ラーゼンは震える声でもう一度、エドマリス王に進言した。
「王よ、おやめください。アルジュナ神との敵対は危険なのです」
エドマリス王の返事は「くどいぞラーゼン」というピシャリとした一言だけだった。
貴族の一人がラーゼンを見てせせら笑う。
「まったく、魔人ラーゼンが何を弱気なことを。老いとは恐ろしいものですなぁ」
「然り。我らには神ルミナスがついておられるのですぞ。そのような有様ではそろそろ引退が近いのでは?」
「………」
それ以上ラーゼンの言うべきことはなかった。
針の筵の会議を終え、ラーゼンは王の命令通り、異世界人のいる部屋へと入室した。
3人の異世界人の敵対的な視線がラーゼンを穿つ。
彼らはファルムスが召喚した異世界人だ。
力に溺れ、その性質は悪。
ラーゼンがいなければ手綱を握ることすらできない劇物だ。
「以前話したスライムの国への侵攻が決まった。お主らは3人で先んじて街へ入り、騒動を起こせ。それをもってファルムスの侵攻の正当性となす予定だ」
「チッ。スライムなんて雑魚モンスターが王様してる国に俺たちがわざわざ出向かなきゃならねーのかよ。ふざけてんのか?」
ショウゴ・タグチが今にも食いつきそうな剣幕でラーゼンを睨みつけた。
表向き大人しくしているように見えるキョウヤ・タチバナも腹の中では黒く浅い思惑でいっぱいなのだろう。

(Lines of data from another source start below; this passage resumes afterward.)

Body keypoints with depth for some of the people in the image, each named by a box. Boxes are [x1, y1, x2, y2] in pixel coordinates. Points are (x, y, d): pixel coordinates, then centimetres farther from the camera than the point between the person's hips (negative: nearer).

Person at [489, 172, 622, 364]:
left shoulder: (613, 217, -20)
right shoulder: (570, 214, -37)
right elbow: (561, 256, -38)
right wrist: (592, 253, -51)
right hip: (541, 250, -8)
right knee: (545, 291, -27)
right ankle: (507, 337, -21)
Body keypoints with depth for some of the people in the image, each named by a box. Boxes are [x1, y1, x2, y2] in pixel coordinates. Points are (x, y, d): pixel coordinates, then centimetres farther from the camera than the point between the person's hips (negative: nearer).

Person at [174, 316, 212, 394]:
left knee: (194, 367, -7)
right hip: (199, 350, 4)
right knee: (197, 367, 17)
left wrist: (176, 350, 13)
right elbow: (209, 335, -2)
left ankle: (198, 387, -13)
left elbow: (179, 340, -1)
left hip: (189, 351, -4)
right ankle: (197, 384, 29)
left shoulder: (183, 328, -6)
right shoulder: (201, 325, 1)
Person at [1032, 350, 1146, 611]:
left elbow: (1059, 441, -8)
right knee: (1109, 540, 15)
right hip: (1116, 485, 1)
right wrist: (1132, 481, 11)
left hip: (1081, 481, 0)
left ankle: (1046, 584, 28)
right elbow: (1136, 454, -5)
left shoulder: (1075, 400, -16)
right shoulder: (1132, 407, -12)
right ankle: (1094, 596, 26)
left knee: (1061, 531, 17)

ラーゼンは思わずため息を吐きかけて、すんでのところで堪える。
「ただし、彼の国には神がおわす。騒動は起こしていいが、できる限りアルジュナ神だけは距離を取れ。絶対に刃を向けてはならん」
「神?なんだそりゃ」
キララ・ミズタニが己のネイルを整えながら、「神様だって!へー、面白そうじゃん!」とニヤニヤ笑った。
「聞いたことねぇな」
「確かに。というか僕ら、地球のはともかくこっちの世界の神話なんて知らないしね。……でも神か。いいね、神殺しができるなんて」
「スライムの神だろ?そんな雑魚俺らの敵じゃねーよ」
まるでラーゼンの言うことを聞いていない3人の様子に、吐きそうな心地が襲ってくる。
先々代の王の時代より仕え、かの王より国の行末を任されているラーゼンにとって、この国は宝であった。
だが今、この国はもはや腐敗と欲の温床で美しかった街は見る影もない。
己の力不足か。はたまた、これが運命だったのか。
ラーゼンは部屋を出てから、しばし夜空を見上げたのだった。